:: Questions on the material ::
1. Reproduce everything in the forum thread about the Orbea Opal from "I've noticed the" down to "not an issue.".
2. In the forum thread about the Orbea Opal, what price range is given for the VDO MC 1.0 + cyclocomputer?

:: Source document ::
★ ★ ★ ★ ★

# Another 06 opal & questions



## mtbroadie (Dec 8, 2001)

Here is my replacement for my one year old bike that hit by a driver who didn't have auto insurance and even driver's license. Anyway, as a mountain biker, I couldn't justify myself spending a lot of money (for me) on a road bike, but I am very gald that I did. 









Here is my question. There is a gap between the head tube and the headset race. I tried to press it down but had no luck. Is it normal for an (Orbea) road bike?









Last stupid question. Does anybody use a wireless computer? If so, what brand / model? I have an old Cateye wire computer and would like to try a wireless one if it works as good as a wire one. Any comments will be helpful. Thanks,


----------



## dave99ag (Jul 26, 2005)

I've noticed the same very small gap on my Orca and don't think it's an issue.

I use a Polar S725, but it may be a bit more than you want if you just need a computer.


----------



## rcordray (Jul 30, 2006)

*Opal w/ VDO MC 1.0 +*

I have a new opal, with the same headset gap issue also. Hoping it's not an issue.

I have a VDO MC 1.0 + cyclocomputer and like it a lot. I ride hills and wanted the altimeter function. Although I'm an excruciatingly slow climber, now I have the stats to back it up! No heart rate or cadence functions, but it's a clean, wireless install. I have the stem mount which i prefer over a bar mount. They run about $140-$150 depending on where you find them. I've had it for a year and find it's fully reliable.


----------



## b987654 (Aug 18, 2005)

no gap on mine. i would e-mail orbea to make sure. The shop that built my bike is crazy anal about every little thing. 
[email protected]


----------



## mtbroadie (Dec 8, 2001)

Thanks for the replys guys. I will check both the Polar and the VDO. BTW, I emailed Orbea regarding the gap and will post here once they reply.


----------



## mtbroadie (Dec 8, 2001)

Here is what Orbea said, "From what I can tell of your headset top cap it is perfectly normal. The gap you are referring to—the distance between the top of the headset cup and the bottom of the FSA carbon bearing cover is more of a tolerance designed by the headset manufacturer to ensure that there is no contact with the headtube (creating friction and marring the finish). While different headset manufacturers may have a small variance in the visible gap, I doubt there is any real difference in the effects of the elements (wind and rain will still find a way in)."


----------



## dave99ag (Jul 26, 2005)

That's good to hear, mtbroadie. Orbea has always been very responsive to questions.


----------



## coxcc (Apr 15, 2006)

*which wireless computer to go with*

I too have a brand new Opal (absolutely amazing bike) and am trying to decide which wireless computer to go with. I've heard good and bad things about just about every computer on the market. I am considering either the Cateye double wireless or one of the Polar CS double wireless combos. I've heard more than a few people who own one or the other that say they both work well but eat batteries much faster than a normal wired unit. Interestingly, as I understand it the Polar HR-cycle computers (the CS models) require that you ship the transmitter back to Polar for a battery change which I would find annoying. For that reason I am probably going with the Cateye HR200DW. I've always used Cateye computers on my other bikes and have never had any issues, and at least with this battery eater I can change out the batteries myself.

★ ★ ★ ★ ★

:: Material shown ::
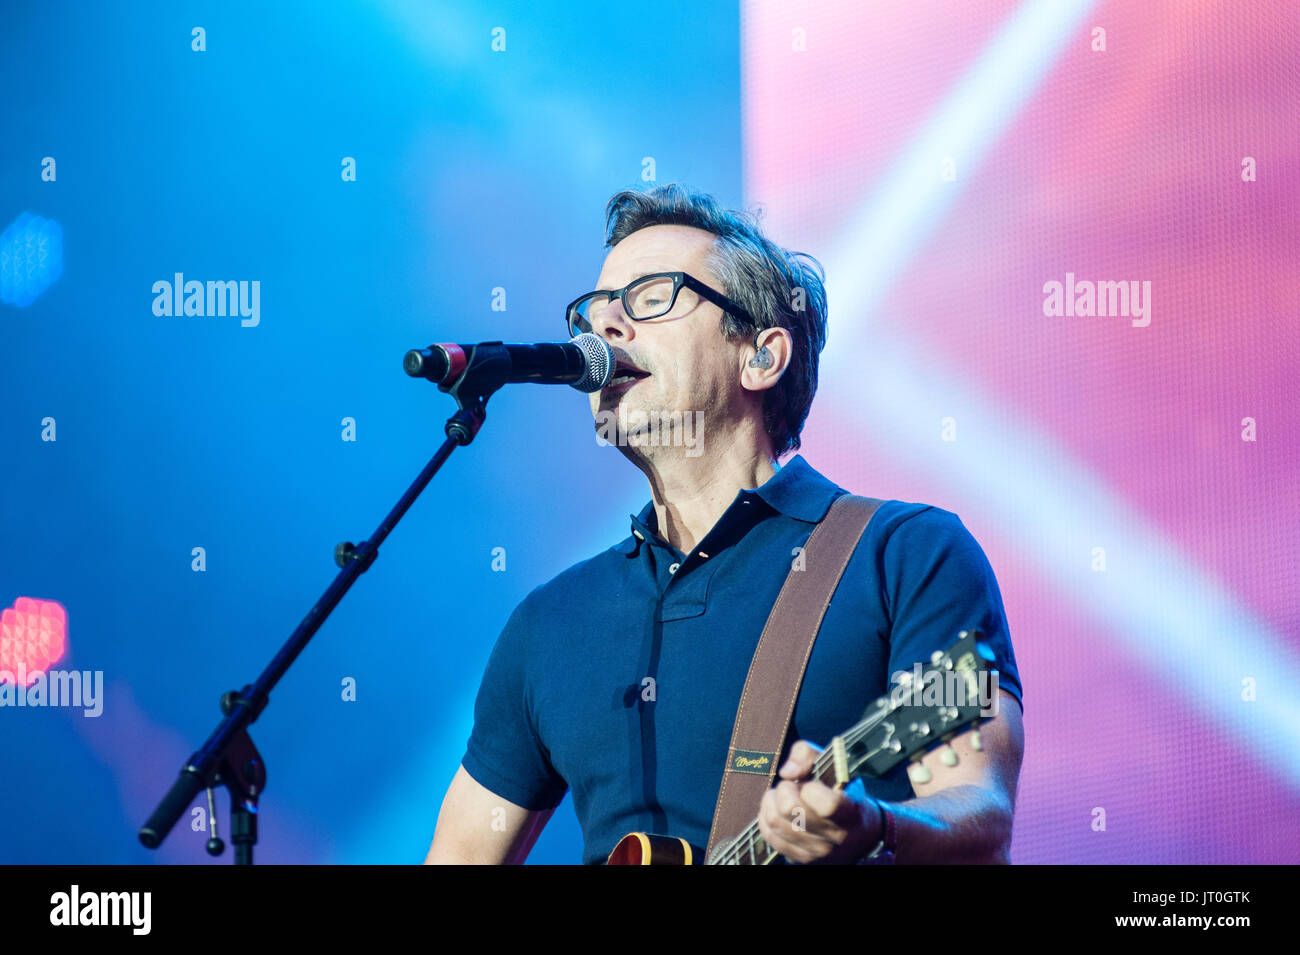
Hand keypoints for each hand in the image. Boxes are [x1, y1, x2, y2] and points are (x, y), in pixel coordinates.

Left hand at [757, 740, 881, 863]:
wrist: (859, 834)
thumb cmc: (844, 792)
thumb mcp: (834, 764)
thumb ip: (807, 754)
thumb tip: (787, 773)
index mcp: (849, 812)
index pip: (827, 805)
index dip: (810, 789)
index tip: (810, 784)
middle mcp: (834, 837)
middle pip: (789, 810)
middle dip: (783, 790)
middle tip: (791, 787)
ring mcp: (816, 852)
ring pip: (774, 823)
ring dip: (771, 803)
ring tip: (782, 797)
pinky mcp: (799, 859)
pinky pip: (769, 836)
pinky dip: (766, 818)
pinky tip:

★ ★ ★ ★ ★

:: Your responses ::
1.
I've noticed the same very small gap on my Orca and don't think it's an issue.

I use a Polar S725, but it may be a bit more than you want if you just need a computer.


----------



## rcordray (Jul 30, 2006)

*Opal w/ VDO MC 1.0 +*

I have a new opal, with the same headset gap issue also. Hoping it's not an issue.

2. About $140 to $150, depending on where you find them.